Slow Corn Planting Across the Nation
National Corn Growers Association President Pam Johnson says slow planting progress this early in the season isn’t cause for alarm. The cool, wet spring has delayed planting across much of the country – with USDA reporting just two-percent of total corn acres planted by April 14th. That’s five full percentage points behind the five-year average.
North Carolina Crop Progress Report
In the latest crop progress report, North Carolina reported five days suitable for field work for the week ended April 14th, compared to less than four the previous week. Statewide soil moisture levels were rated at 3% short, 76% adequate and 21% surplus. Average temperatures for the week were well above normal ranging from 56 to 70 degrees.

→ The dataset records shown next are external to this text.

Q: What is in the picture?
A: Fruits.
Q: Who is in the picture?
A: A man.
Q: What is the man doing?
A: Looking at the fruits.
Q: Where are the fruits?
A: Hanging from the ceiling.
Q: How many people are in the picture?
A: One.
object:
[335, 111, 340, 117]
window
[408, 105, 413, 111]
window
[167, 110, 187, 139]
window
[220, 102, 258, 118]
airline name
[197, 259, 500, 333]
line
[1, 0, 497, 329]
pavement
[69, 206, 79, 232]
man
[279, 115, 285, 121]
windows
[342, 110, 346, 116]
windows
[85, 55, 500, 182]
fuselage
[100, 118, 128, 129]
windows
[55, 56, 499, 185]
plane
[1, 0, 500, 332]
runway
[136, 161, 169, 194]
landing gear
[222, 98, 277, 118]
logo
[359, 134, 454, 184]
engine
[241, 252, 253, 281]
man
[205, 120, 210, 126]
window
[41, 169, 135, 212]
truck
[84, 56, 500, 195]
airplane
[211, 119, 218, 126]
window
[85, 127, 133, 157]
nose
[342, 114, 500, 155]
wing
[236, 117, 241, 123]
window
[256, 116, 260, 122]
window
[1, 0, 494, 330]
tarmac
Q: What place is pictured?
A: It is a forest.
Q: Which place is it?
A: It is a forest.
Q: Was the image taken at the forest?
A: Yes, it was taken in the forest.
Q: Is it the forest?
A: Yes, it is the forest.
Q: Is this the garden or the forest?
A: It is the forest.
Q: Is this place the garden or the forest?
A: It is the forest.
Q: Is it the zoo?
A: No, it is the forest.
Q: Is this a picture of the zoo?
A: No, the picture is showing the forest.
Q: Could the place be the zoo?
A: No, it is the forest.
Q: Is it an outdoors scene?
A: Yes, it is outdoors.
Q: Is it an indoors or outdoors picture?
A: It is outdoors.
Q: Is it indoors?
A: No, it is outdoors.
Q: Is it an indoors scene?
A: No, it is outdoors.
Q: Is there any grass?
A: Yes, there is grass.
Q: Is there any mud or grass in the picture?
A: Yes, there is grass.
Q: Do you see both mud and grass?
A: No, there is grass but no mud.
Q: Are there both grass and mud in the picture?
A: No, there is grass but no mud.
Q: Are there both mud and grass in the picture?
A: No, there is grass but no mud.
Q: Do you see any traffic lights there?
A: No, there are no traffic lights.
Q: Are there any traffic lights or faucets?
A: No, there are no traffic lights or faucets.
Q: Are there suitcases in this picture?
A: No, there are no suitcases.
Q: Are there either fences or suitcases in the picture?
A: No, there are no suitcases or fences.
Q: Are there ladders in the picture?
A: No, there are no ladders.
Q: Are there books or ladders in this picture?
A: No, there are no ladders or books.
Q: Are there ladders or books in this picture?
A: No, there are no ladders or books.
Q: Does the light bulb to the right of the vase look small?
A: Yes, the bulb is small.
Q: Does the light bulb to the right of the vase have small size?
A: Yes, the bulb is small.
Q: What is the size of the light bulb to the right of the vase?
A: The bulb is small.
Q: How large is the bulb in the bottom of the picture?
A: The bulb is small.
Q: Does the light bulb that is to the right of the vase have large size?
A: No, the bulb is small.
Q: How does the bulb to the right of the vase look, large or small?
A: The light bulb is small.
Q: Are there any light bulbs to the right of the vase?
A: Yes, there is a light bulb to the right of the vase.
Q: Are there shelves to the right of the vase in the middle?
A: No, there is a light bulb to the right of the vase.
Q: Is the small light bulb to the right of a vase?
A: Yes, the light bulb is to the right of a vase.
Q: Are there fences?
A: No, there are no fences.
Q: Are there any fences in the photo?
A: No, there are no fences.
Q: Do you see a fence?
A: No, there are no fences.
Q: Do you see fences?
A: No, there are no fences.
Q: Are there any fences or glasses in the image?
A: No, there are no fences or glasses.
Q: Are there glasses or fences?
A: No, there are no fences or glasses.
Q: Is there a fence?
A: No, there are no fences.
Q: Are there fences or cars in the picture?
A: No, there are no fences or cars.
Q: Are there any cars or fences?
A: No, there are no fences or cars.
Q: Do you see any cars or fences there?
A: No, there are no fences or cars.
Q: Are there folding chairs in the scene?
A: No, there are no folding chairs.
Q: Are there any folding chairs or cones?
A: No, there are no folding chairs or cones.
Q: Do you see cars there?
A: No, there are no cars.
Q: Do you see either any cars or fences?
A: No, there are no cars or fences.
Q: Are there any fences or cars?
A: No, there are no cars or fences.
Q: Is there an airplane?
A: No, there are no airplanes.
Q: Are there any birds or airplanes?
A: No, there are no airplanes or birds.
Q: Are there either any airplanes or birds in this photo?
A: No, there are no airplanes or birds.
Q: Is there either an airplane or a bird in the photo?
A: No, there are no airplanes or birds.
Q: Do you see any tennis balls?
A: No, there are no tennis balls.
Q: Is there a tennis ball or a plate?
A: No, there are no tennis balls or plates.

This allowed some of the fields to dry out and farmers get back into the fields.
River Water Can't Meet High Demand
A new report says drought and demand are draining the nation's rivers of water. In the case of the Colorado River — listed as the most endangered in the report — the river is drained of every drop before it reaches the sea. American Rivers president Bob Irvin says the Colorado is a vital resource for the western U.S.
“Demand for water from the Colorado exceeds the supply. It’s a river that provides drinking water to 36 million Americans across 7 states. It irrigates 4 million acres of land providing 15% of the nation’s agricultural products.”
That same report listed the Catawba River in North and South Carolina as the 5th most endangered.